3. Once you've got two sorted+deduped CSV "snapshot" files, you can create a differential snapshot from them just by calling:
comm -1 -3 "$old_csv" "$new_csv" > diff.csv
And then, getting an SQL data-migration file out of it (at least for an SQL DB that has something like Postgres's COPY statement, which can read CSV directly) is as simple as:
You can then throw that file right into, say, Google Cloud SQL's "import" command.
That being said, the other formats are nice for 1. keeping data like numbers in more compact binary forms, 2. being able to sort and de-dup the data slightly more cheaply, without having to parse anything at point-of-sort. (Though this matters less than you'd think; sort(1)'s minimal parser is very fast, and SQLite/Avro can't get any big access-time wins since the data is neither pre-sorted nor column-oriented.)

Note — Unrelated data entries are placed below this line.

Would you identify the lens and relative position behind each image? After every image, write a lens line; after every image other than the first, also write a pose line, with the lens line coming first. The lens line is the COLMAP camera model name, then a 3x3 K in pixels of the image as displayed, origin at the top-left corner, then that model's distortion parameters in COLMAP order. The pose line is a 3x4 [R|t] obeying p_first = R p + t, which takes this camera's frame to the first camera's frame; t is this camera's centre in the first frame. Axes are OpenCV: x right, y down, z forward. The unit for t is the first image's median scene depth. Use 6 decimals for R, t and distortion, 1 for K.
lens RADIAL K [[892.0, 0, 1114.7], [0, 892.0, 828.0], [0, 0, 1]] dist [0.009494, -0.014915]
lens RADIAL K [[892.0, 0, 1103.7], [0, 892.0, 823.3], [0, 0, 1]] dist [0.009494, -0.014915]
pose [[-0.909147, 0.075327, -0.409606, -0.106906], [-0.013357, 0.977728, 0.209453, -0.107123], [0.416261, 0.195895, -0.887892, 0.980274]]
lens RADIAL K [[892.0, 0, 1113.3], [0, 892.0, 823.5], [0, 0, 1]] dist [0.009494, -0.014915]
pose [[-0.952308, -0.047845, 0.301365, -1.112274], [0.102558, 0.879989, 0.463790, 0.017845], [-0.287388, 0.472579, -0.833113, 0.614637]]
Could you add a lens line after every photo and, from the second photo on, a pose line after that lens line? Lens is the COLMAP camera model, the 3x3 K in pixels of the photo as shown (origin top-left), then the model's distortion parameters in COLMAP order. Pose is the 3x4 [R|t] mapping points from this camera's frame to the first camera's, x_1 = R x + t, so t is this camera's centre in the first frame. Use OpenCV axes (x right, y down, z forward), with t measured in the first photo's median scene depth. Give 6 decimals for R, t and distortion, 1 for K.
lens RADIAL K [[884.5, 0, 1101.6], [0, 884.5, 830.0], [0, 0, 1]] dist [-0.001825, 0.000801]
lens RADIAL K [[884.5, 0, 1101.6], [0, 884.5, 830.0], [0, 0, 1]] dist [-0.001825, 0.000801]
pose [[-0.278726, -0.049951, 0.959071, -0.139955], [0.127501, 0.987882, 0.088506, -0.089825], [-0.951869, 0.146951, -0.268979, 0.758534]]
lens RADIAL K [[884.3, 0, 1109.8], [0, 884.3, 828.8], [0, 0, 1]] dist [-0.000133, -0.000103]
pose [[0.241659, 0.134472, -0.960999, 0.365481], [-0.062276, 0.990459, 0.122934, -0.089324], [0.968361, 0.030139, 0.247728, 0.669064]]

But in exchange for this, you lose the ability to cheaply merge working datasets together. You can't just concatenate them—you have to ask your storage-format library to serialize data from one of your data files, and then ask the library to parse and import said data into your other data file. Frequently, the overhead of a complete deep parse of the data is the thing we're trying to avoid the expense of in the first place! (Otherwise, why use an ETL pipeline at all, when you could just have your operational data sources do batched SQL inserts directly to your data warehouse?)
You're wrong - json has types - it's very very useful just because of that, and pass newline delimited json through gzip and you basically remove all the size redundant keys...
I think this guy did the right thing for what sounded like essentially a one-off job to test this new export tool. Why would you go to all the trouble to use a SQL database for a one-off thing that can be done using text processing or worst-case writing a small script?
In theory a truly specific program could work better. In practise, the broad scope of jq allows you to discover the operations you need and respond to changes in requirements without being locked into custom code, and any given programmer probably couldn't do the same job better.
jq is a C program, yes, but jq programs are interpreted. Because jq is a dynamically-typed language, it wouldn't be easy to compile it to object code that would run too much faster than the byte-interpreted version (though it would still run faster).
As you say, jq's power is that it is an expressive language, and it's much much easier to write jq programs that work than it is to write C/C++ programs as needed that do the same or similar work.